Сидим перед разбомбленной бензоколонкой, ждем колонны «лихих наездников». Проходит несколько часов. Наступает полдень. Я снимаю бронежилет. Вытаскиваю старую, рваную бойскаутскую рубашку из северовьетнамского рюкзака. Напяливаю бойскаутскую рубашку, чтобы солнце не спалило тело до самых костей. На потрепанном воротнике красуются капральские шевроны, которые уже настолько просолились, что черная эмаль стерлась, и проглядывает латунь. Над правым нагрудным карманом пришит матерчатый прямоугольник, на котором написано: «1-я дивизия морской пехоты, КОРРЕСПОНДЕНТ». И по-вьетнамски: «BAO CHI».

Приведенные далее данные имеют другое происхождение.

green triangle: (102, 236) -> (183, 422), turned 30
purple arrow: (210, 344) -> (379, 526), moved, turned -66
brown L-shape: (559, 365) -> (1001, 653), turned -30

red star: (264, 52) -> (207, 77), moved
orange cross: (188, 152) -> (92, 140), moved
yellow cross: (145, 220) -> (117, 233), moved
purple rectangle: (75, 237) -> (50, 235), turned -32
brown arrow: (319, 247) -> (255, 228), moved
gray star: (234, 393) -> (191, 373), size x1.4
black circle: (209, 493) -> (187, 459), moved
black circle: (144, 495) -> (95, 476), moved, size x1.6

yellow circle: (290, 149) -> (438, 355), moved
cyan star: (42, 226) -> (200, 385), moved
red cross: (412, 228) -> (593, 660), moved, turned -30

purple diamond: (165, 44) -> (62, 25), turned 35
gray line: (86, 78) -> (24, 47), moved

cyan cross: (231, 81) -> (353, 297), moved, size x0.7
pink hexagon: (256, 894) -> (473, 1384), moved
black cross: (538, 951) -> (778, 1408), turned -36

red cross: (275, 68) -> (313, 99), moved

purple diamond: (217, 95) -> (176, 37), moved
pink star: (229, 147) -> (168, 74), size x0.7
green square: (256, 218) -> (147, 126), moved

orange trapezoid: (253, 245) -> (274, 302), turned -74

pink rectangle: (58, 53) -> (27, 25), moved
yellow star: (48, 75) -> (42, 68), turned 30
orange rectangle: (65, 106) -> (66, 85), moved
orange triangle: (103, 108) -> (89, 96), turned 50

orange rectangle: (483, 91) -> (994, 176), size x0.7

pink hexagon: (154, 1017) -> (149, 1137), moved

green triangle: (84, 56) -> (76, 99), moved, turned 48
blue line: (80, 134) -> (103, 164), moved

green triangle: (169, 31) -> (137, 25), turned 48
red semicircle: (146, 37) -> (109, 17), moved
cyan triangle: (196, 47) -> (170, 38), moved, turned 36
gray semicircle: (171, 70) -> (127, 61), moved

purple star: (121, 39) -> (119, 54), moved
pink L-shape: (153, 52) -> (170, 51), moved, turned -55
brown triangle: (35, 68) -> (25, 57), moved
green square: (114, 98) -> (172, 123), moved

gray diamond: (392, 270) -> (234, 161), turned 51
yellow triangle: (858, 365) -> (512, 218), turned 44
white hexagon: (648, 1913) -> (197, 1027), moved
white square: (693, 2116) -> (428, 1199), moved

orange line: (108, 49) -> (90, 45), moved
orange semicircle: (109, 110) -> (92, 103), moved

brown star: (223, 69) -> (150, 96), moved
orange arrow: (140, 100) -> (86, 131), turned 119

Сидя на изрешеченной пулями желтой устрице с надписью «Шелл Ойл», мы попиваем коку по цене пять долларов за бутылку. У мамасаны, которая продала нам эту коку, на голове коническая белая шляпа. Каждый раз, когда мы что-нибудь говорим, она кланяется. Она щебечет и стрекочет как старая черная птица. Улыбается нам, обнажая черные зубы. Она очень гордится тем, что зубы у нее такие. Такие черные зубы, как у нее, получаются только если всю жизнь бетель жевать. Мы не понимаем ни слова из ее сорочьего стрекотанья, но ненависть, впечатанная в застывшую на ее лице улыбку, ясно дает понять: «Американцы, конечно, мудаки, но уж больно они богатые».
85
Существовало три модификации вертолета «Хью» («Хьюи»). Медицинский («медэвак», «метелка»), который мог нести шесть носилок; «ганшип» с пулеметами, ракетами и гранатометами, где прицеливание выполнял пилот; «слик» — транспортник, который брал десятерых солдат, плюс еще два члена экипажа вели огонь из пулеметов в дверях.